BACKGROUND: Patients with cleft lip and palate experience significant jaw relationship disorders and pathological bite formation, leading to changes in the motor activity of chewing muscles and postural balance disturbances. Most studies on postural control are conducted on patients with skeletal dentofacial anomalies and deformities without cleft lip and palate. The state of postural balance in children with cleft lip and palate requiring long-term complex medical rehabilitation, including bone-reconstructive operations on the jaw bones, remains poorly understood.
 AIM: To analyze publications dedicated to the evaluation of postural balance in adolescents with cleft lip and palate combined with jaw relationship disorders and pathological bite formation.
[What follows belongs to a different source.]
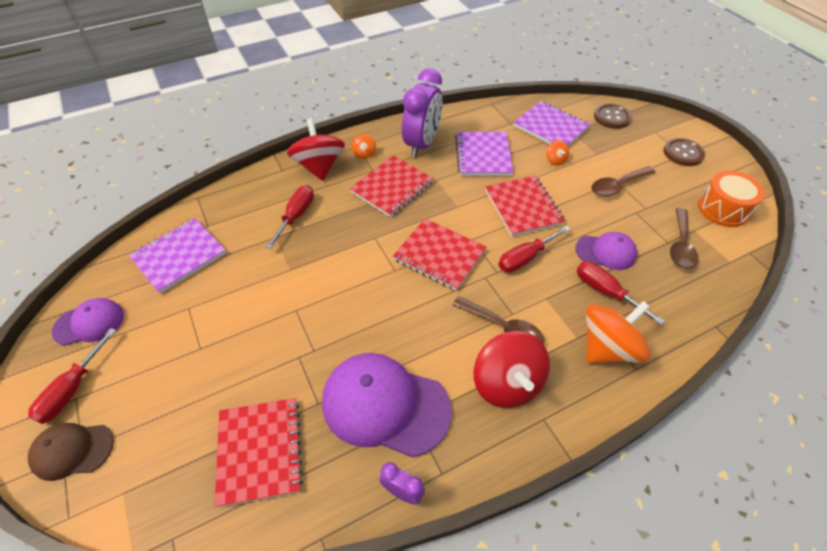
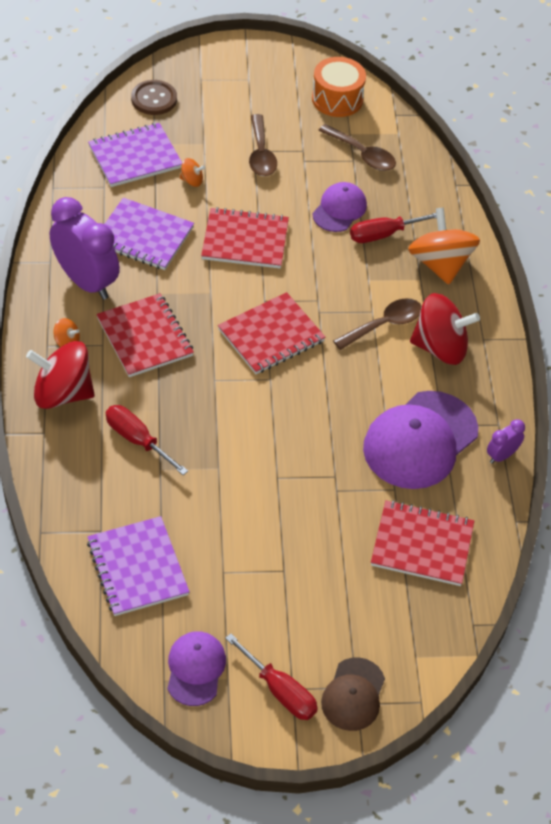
camera: 70 degrees left, 0 degrees up
(525, 258) = (312, 271): red screwdriver -> none
(683, 153) = (247, 79): brown button -> none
 MATERIALS AND METHODS: The article includes an analysis and review of several studies that investigated the state of postural balance in adolescents with cleft lip and palate, particularly at the final stages of growth and formation of the musculoskeletal system. Scientific articles published in various medical journals, monographs, dissertations, and materials from scientific symposiums related to this topic were used in the literature review. PubMed, Medline, Scopus, Web of Science, and RSCI were searched without language restrictions. The search depth was 23 years, and 64 studies were selected.
 RESULTS: The article analyzes literature data related to theories of the mechanism of mutual influence between postural balance and the dentofacial apparatus (disorders and pathological bite formation). The state of postural balance is influenced by various factors, including the craniosacral system and anomalies of the cervical spine. Patients with cleft lip and palate, hemifacial microsomia, and other craniofacial dysostoses with growth disorders of jaw bones experience an imbalance in the entire “descending” chain, causing postural disturbances, increased plantar pressure, increased foot rigidity, and changes in photogrammetry indicators, which should be considered when developing an individual rehabilitation program for these patients. The treatment of these patients without considering postural balance disorders can lead to temporomandibular joint pathologies, unstable results of the conservative orthodontic treatment of bite pathologies, and bone-reconstructive operations on jaws.
 CONCLUSIONS: The study highlights the ways of adaptation of the musculoskeletal system in the presence of occlusal relationship disorders and emphasizes the need to evaluate this influence comprehensively for the treatment of these patients. The limitations of the presented studies should be emphasized: insufficient sample size, lack of control groups and prospective studies, limited types of examination, and lack of studies dedicated to more severe anomalies of craniofacial development.